Exercise passage.

--------------------------------------------------

Character, de-identified student ID. Key column.

proxy

Character, 6-digit CIP code of the estimated proxy program.

Details

The proxy variable contains 6-digit CIP codes of degree-granting engineering programs, e.g., Electrical Engineering, Mechanical Engineering, etc., that are substituted for the FYE CIP code when an analysis requires degree-granting starting programs. The most common application is a graduation rate calculation.

The estimation is based on students' first post-FYE programs and a multiple imputation suitable for categorical variables using the mice package. The predictor variables are institution, race, and sex. The estimated variable is the 6-digit CIP code of a degree-granting engineering program at their institution.

fye_proxy holds only for the practice data in midfielddata—these values cannot be commingled with the MIDFIELD research database.

See Also

Other cip-data: cip, cip2010


Grade scale

Description

Data frame of letter grades and conventional point assignments used for computing grade point averages.

Usage

grade_scale

Format

data.table with 12 rows and 2 columns:

letter_grade

Character, letter grades using the conventional US scale from A to F.

points

Numerical, 4.0 scale of points assigned to letter grades.

See Also

Other scales: sat_act_scale


Display structure

Description

A wrapper on base::str() with arguments set to not show attributes, to not show length, and to cut the width.

Usage

look_at(x)

Arguments

x

Any R object.

Value

Does not return anything. The side effect is to output to the terminal.

Examples

# data frames
look_at(cip)
look_at(toy_degree)

# character vectors
x <- sort(unique(toy_degree$institution))
look_at(x)

Order multiway categories

Description

Transform a data frame such that two independent categorical variables are factors with levels ordered for display in a multiway dot plot.

Usage

order_multiway(
  dframe,
  quantity,
  categories,
  ...,
  method = NULL,
  ratio_of = NULL
)

Arguments

dframe

Data frame or data frame extension (e.g., data.table or tibble). Required variables: a single quantitative value for every combination of levels of two categorical variables.

quantity

Character, name of the single multiway quantitative variable

categories

Character, vector of names of the two multiway categorical variables

...

Not used for passing values; forces subsequent arguments to be referable only by name.

method

Character, “median” (default) or “percent”, method of ordering the levels of the categories. The median method computes the medians of the quantitative column grouped by category. The percent method computes percentages based on the same ratio underlying the quantitative percentage variable except grouped by category.

ratio_of

Character vector with the names of the numerator and denominator columns that produced the quantitative variable, required when method is "percent". Names can be in any order; the algorithm assumes that the parameter with the larger column sum is the denominator of the ratio.

--------------------------------------------------

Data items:
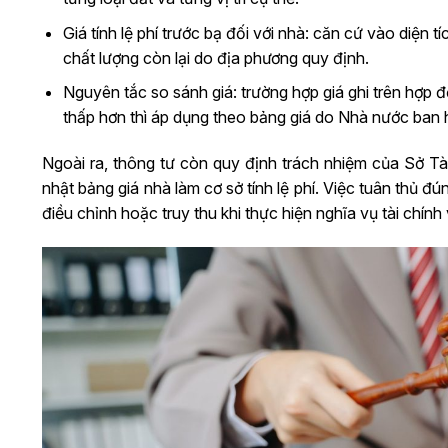
Giá tính lệ phí trước bạ đối với nhà: căn cứ vào diện 
chất lượng còn lại do địa phương quy định.
Nguyên tắc so sánh giá: trường hợp giá ghi trên hợp
thấp hơn thì áp dụng theo bảng giá do Nhà nước ban 
Ngoài ra, thông tư còn quy định trách nhiệm của Sở Tà
nhật bảng giá nhà làm cơ sở tính lệ phí. Việc tuân thủ đú
điều chỉnh hoặc truy thu khi thực hiện nghĩa vụ tài chính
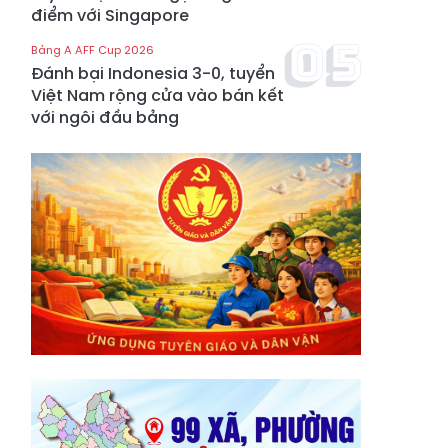
điểm với Singapore
Bảng A AFF Cup 2026
Đánh bại Indonesia 3-0, tuyển
Việt Nam rộng cửa vào bán kết
với ngôi đầu bảng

--------------------------------------------------

Task set.
A - According to the R package documentation, which predictor variables are used in the imputation that estimates the proxy program?
B - Resume the R package documentation from the point where it stops.
None of the lines above are needed.

Results.
A - Institution, race, and sex.

B -
Details

Multiway data comprise a single quantitative value (or response) for every combination of levels of two categorical variables. The ordering of the rows and panels is crucial to the perception of effects (Cleveland, 1993).

In our context, "multiway" refers to the data structure and graph design defined by Cleveland (1993), not to the methods of analysis described by Kroonenberg (2008).

Multiway data comprise three variables: a categorical variable of m levels; a second independent categorical variable of n levels; and a quantitative variable (or response) of length mn that cross-classifies the categories, that is, there is a value of the response for each combination of levels of the two categorical variables.

In a multiway dot plot, one category is encoded by the panels, the second category is encoded by the rows of each panel, and the quantitative variable is encoded along identical horizontal scales.

Value

Data frame with the following properties:

  • Data frame class is preserved. Groups and keys are not preserved.

  • Rows are preserved.

  • Column specified by quantity is converted to type double.

  • Columns specified by categories are converted to factors and ordered.

  • Other columns are preserved with the exception that columns added by the function overwrite existing columns of the same name (if any).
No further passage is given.